TASK REQUIREMENTS ->
Copying starts at the line containing "mug: present [142,186,168,212]" and stops after the last line of the records; each line is repeated exactly, and pictures are skipped.

Box coordinate transitions:
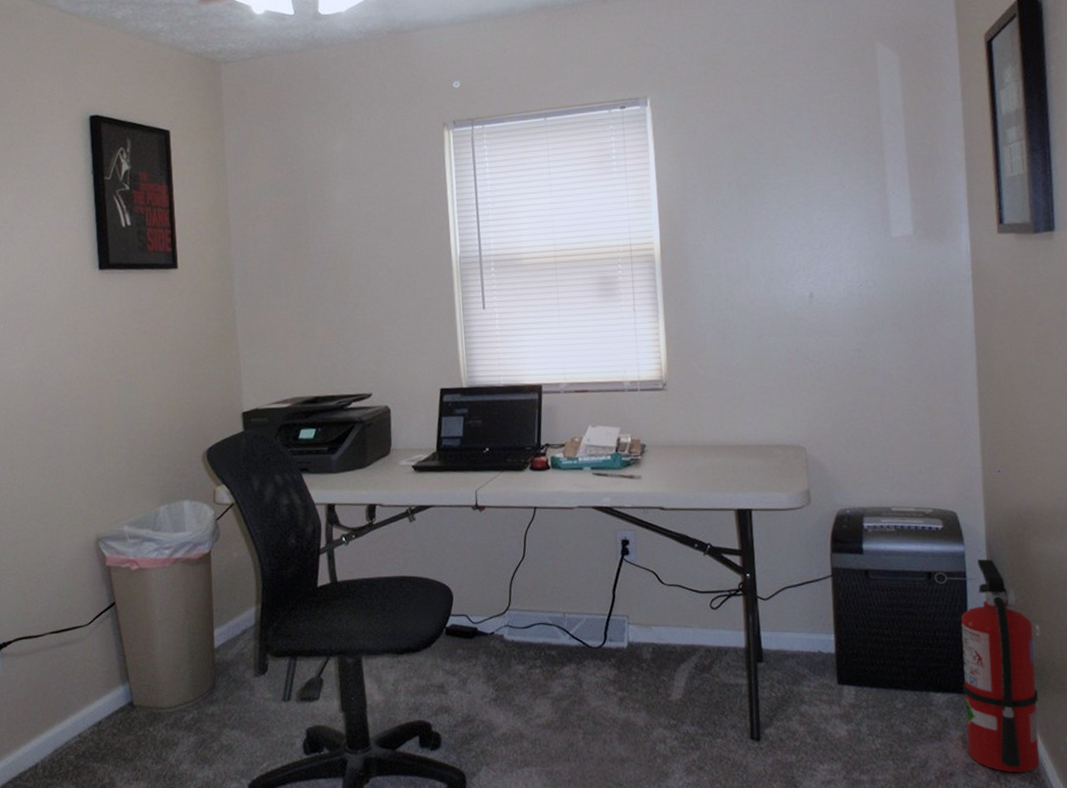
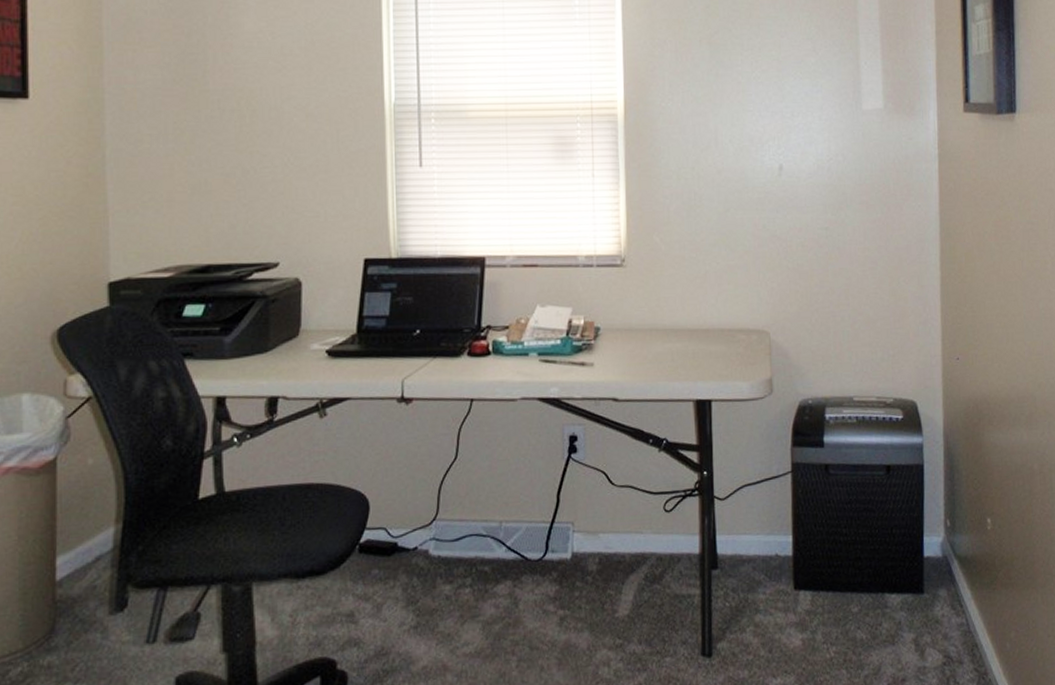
fire extinguisher: present [934,558,1040,773] -> none [893,450,988,674]

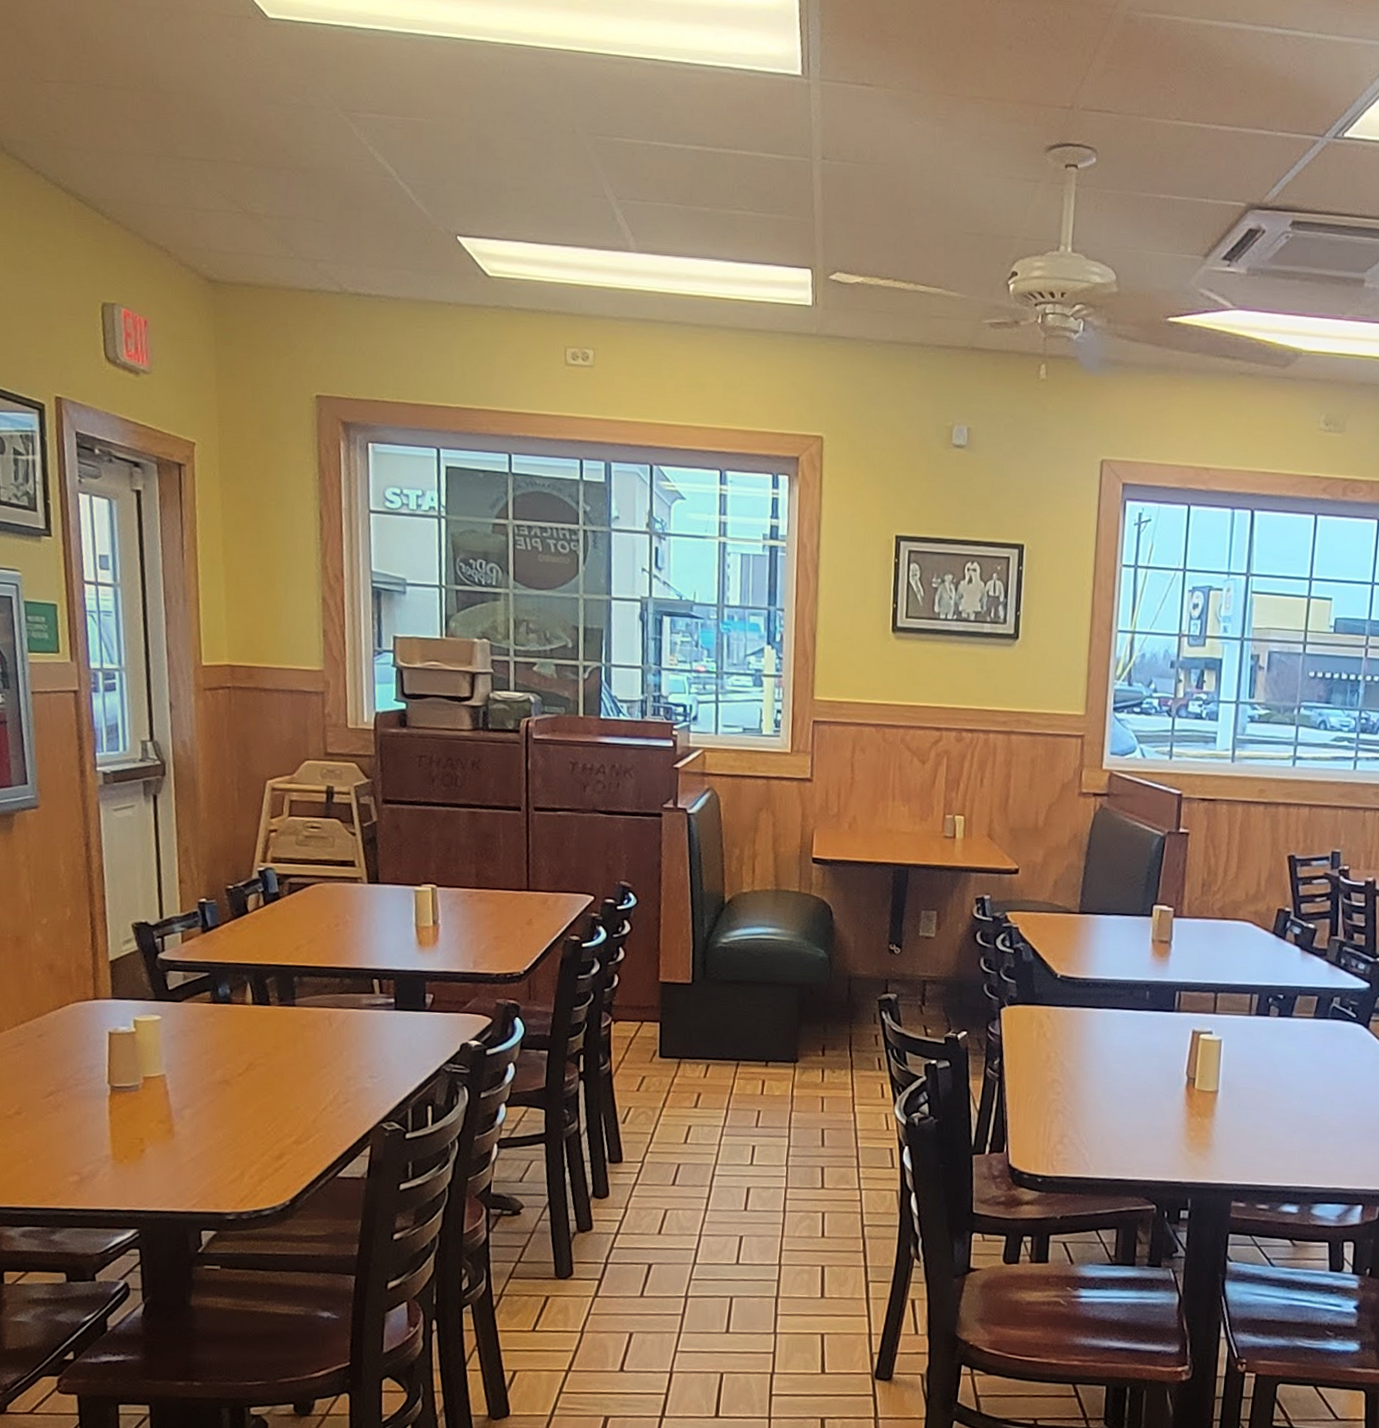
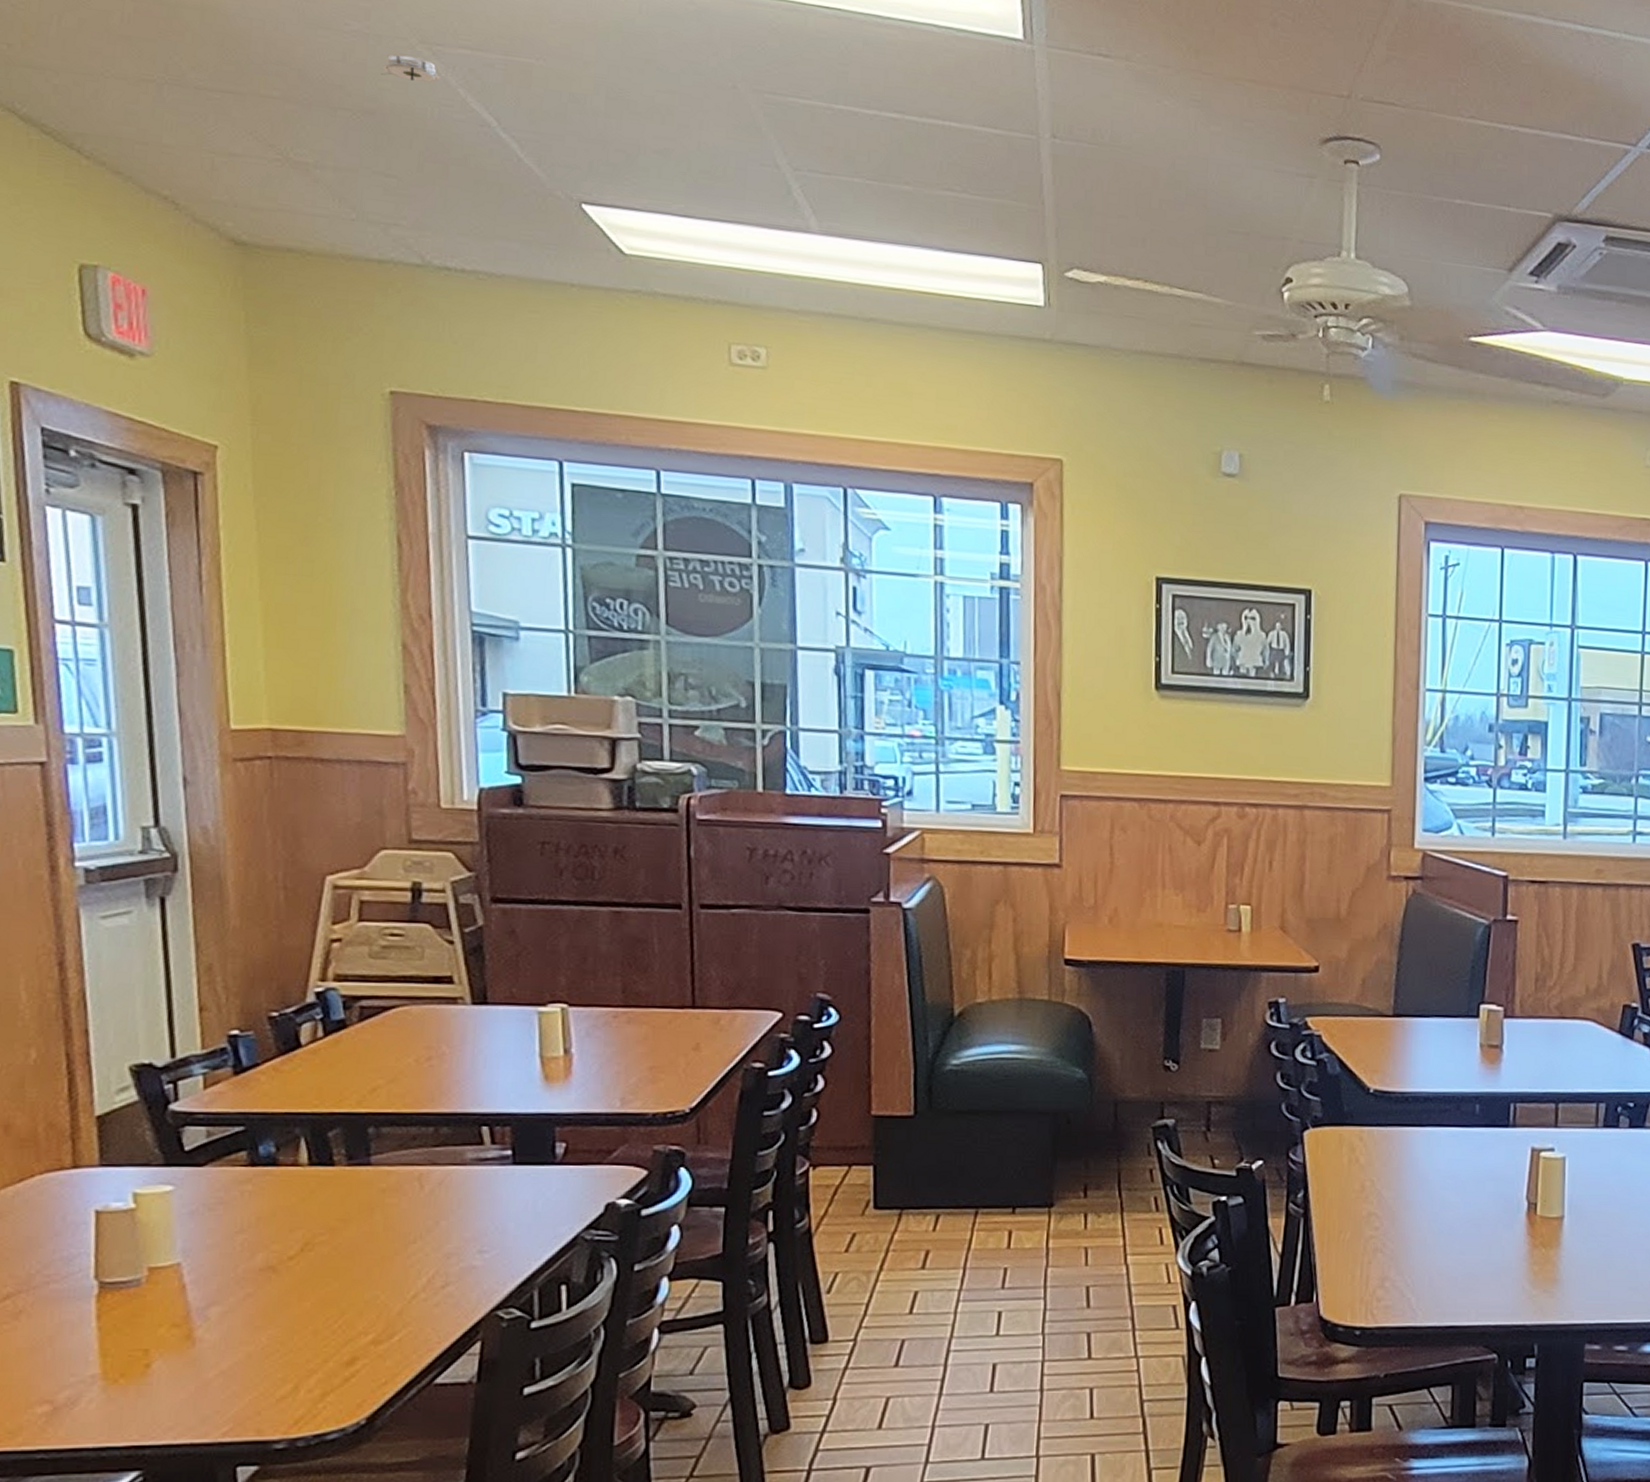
smoke detector: none [313,120,356,143] -> present [381,53,442,83]

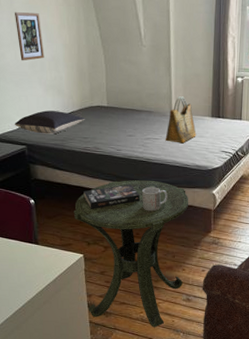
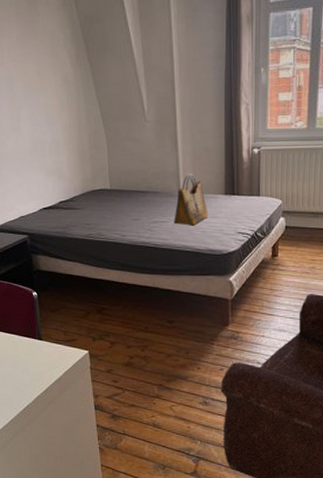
pillow: present [14,110,85,134] -> none [16,197,87,222]
picture frame: present [15,12,44,61] -> none [15,96,44,147]
side table: present [73,179,189,328] -> none [77,267,203,434]
book: present [83,184,140,209] -> none [87,273,148,301]
mug: present [142,186,168,212] -> none [150,275,178,303]

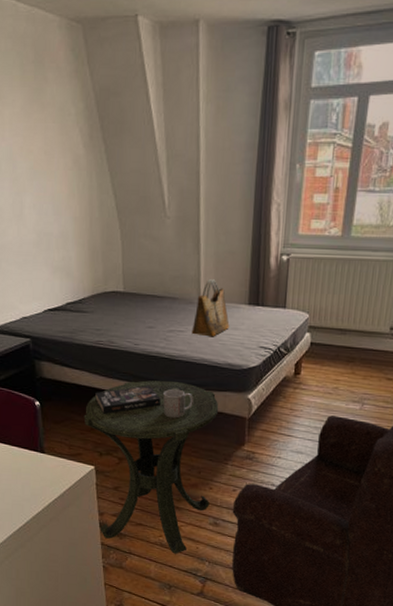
side table: none [77,267,203,434] -> present [83,380,219,554]
book: none [87,273,148,301] -> present [95,385,161,414]
mug: none [150,275,178,303] -> present [163,388,193,419]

TASK ANSWER ->
mug: present [142,186,168,212] -> none [150,275,178,303]

side table: none [77,267,203,434] -> present [83,380,219,554]
book: none [87,273,148,301] -> present [95,385,161,414]
mug: none [150,275,178,303] -> present [163,388,193,419]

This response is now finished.